GIVEN RECORDS: Begin

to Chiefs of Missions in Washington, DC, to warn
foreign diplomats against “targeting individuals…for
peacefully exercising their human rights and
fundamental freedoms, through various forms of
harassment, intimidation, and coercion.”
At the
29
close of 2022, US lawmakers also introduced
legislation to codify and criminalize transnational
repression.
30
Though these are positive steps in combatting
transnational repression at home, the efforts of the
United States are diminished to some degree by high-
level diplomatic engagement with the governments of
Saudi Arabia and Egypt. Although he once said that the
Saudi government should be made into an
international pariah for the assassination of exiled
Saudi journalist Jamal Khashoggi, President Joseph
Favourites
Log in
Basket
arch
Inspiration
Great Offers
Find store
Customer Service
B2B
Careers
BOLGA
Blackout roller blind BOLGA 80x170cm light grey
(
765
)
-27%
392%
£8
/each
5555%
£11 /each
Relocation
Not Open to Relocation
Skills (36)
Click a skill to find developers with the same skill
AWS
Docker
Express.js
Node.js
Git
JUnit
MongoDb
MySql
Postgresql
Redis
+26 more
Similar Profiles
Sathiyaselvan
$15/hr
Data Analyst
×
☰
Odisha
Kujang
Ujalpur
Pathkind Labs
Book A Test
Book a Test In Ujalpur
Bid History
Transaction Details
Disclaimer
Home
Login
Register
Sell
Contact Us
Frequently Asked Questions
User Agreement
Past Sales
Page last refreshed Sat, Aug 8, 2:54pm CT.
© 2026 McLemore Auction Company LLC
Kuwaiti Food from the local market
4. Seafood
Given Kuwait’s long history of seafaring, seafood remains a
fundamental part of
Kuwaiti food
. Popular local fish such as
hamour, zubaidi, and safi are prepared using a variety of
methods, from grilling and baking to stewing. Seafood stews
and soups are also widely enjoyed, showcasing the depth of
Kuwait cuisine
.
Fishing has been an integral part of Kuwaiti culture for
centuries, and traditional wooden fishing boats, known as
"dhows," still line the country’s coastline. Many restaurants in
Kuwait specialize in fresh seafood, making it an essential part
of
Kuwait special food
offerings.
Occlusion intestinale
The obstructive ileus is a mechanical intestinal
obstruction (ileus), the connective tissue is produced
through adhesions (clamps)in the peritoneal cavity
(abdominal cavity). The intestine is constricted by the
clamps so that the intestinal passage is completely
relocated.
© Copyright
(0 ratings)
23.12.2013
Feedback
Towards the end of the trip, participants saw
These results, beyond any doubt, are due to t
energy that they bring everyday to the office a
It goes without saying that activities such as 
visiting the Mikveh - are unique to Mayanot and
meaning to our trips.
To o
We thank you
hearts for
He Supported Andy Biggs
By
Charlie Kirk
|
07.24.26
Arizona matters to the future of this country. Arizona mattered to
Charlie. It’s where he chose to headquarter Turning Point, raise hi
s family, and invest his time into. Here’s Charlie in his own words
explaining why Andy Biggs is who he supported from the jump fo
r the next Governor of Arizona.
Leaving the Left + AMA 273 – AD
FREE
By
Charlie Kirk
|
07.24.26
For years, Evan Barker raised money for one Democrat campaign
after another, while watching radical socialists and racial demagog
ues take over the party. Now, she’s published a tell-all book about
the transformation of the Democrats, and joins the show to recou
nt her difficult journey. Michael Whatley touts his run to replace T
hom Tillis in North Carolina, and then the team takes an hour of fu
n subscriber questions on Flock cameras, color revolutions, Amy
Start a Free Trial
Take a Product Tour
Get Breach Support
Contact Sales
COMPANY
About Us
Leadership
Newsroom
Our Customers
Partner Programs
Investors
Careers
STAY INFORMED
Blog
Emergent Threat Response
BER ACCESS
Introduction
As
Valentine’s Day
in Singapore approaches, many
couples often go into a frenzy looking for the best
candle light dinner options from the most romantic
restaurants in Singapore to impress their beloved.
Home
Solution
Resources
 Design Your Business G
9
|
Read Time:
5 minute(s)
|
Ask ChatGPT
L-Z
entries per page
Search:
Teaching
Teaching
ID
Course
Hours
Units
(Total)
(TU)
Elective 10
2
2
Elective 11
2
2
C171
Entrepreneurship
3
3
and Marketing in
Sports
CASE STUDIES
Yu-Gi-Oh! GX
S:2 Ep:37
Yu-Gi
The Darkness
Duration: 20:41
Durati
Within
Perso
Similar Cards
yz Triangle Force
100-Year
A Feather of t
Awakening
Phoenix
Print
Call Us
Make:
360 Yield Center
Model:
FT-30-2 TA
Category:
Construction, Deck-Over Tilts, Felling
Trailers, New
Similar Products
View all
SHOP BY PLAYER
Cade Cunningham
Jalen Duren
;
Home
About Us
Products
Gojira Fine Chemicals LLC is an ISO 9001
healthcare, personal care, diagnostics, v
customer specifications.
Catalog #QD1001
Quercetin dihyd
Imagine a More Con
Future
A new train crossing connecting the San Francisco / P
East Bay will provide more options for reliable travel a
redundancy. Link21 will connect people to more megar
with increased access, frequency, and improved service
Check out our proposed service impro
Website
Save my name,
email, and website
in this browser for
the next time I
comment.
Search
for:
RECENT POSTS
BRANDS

GIVEN RECORDS: End

DIRECTIONS — Copy each line, exactly, that falls between the line containing "SHOP BY PLAYER" and the end of the entries, both included.

SOLUTION FOR THIS PROBLEM —
SHOP BY PLAYER
Cade Cunningham
Jalen Duren
;
Home
About Us
Products
Gojira Fine Chemicals LLC is an ISO 9001
healthcare, personal care, diagnostics, v
customer specifications.
Catalog #QD1001
Quercetin dihyd
Imagine a More Con
Future
A new train crossing connecting the San Francisco / P
East Bay will provide more options for reliable travel a
redundancy. Link21 will connect people to more megar
with increased access, frequency, and improved service
Check out our proposed service impro
Website
Save my name,
email, and website
in this browser for
the next time I
comment.
Search
for:
RECENT POSTS
BRANDS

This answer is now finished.